**Problem statement**
Only one stretch of the data below is needed. Output the lines from the one with "Figure 6. Generation" up to and including the one with "Table 3. Adjusted", exactly as they stand.

**Material provided**
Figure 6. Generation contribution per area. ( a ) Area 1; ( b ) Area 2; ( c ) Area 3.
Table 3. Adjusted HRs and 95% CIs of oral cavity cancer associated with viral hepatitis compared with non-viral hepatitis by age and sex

==

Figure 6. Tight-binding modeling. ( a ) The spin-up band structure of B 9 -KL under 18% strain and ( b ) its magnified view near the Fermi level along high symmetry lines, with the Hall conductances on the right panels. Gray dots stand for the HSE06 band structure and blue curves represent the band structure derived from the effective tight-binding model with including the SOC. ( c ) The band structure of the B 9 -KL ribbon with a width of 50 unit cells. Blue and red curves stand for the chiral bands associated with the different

==

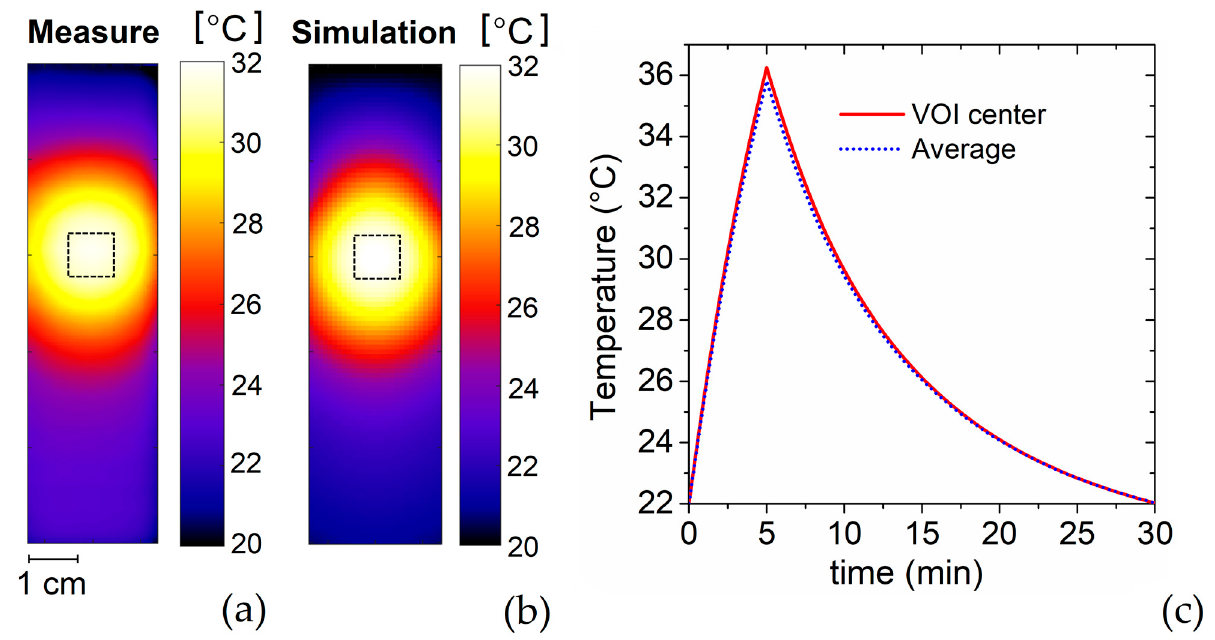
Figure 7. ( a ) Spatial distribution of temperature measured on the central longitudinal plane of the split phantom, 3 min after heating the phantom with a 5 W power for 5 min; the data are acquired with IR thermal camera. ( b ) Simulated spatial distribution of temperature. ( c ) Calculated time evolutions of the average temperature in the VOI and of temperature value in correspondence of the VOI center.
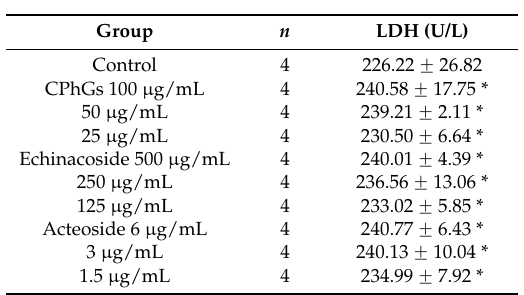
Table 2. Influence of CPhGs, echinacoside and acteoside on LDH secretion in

**Solution for this task**
Figure 6. Generation contribution per area. ( a ) Area 1; ( b ) Area 2; ( c ) Area 3.
Table 3. Adjusted HRs and 95% CIs of oral cavity cancer associated with viral hepatitis compared with non-viral hepatitis by age and sex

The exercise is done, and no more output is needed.